TESTO DI RIFERIMENTO:
━━━━━━━━━━

Iran: 2 membri forze sicurezza uccisi ieri durante proteste

Dall'inizio degli scontri gli agenti uccisi sono 14

(ANSA) – TEHERAN, 09 OTT – Due membri delle forze di sicurezza iraniane sono stati uccisi ieri sera durante le proteste per la morte di Mahsa Amini: lo riportano oggi i media statali. Un’ondata di disordini ha scosso l’Iran da quando la 22enne curda è morta il 16 settembre scorso dopo essere stata arrestata dalla polizia morale di Teheran per aver presumibilmente violato il rigido codice di abbigliamento femminile della Repubblica islamica. I disordini hanno provocato decine di morti, soprattutto tra i manifestanti ma anche tra le forze di sicurezza. Un membro della milizia paramilitare iraniana Basij legata al Corpo delle Guardie rivoluzionarie islamiche è morto ieri sera "dopo aver subito una grave ferita alla testa a seguito di un attacco armato da parte di una folla" nel sud della capitale, riporta l’agenzia di stampa statale Irna. Un membro delle Guardie rivoluzionarie, aggiunge l’agenzia, è stato ucciso durante le proteste a Sanandaj, la capitale della provincia del Kurdistan da cui proveniva Amini. Secondo i media locali, sale così ad almeno 14 il numero dei membri delle forze di sicurezza iraniane uccise dall’inizio delle proteste più di tre settimane fa. (ANSA).

━━━━━━━━━━

DATI GREZZI:
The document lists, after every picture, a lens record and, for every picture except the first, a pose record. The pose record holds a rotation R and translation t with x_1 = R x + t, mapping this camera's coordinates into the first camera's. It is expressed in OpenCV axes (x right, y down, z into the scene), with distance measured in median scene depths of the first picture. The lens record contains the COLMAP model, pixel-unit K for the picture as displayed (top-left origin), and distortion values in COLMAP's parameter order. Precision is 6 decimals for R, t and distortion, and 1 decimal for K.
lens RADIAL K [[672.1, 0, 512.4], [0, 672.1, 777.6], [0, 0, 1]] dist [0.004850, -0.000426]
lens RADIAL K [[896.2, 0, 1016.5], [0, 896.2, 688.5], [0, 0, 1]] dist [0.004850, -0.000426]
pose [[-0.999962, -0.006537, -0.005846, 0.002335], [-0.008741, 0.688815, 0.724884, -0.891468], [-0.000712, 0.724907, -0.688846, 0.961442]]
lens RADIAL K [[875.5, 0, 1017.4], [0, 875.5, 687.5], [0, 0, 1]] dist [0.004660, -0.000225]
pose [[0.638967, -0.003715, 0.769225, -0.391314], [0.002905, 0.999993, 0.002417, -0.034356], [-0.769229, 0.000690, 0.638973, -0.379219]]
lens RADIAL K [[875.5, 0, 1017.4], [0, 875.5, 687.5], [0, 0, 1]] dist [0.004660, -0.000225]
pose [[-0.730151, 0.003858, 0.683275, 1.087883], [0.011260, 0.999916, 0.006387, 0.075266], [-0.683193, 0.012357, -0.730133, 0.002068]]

━━━━━━━━━━

ATTIVITÀ: Elenca tutti i nomi di luoghi geografici che compaiono nel testo sulle proteste in Iran, nell'ordine in cui appaiono per la prima volta.

SPAZIO RISPOSTA: Iran, Teheran, Sanandaj, Kurdistan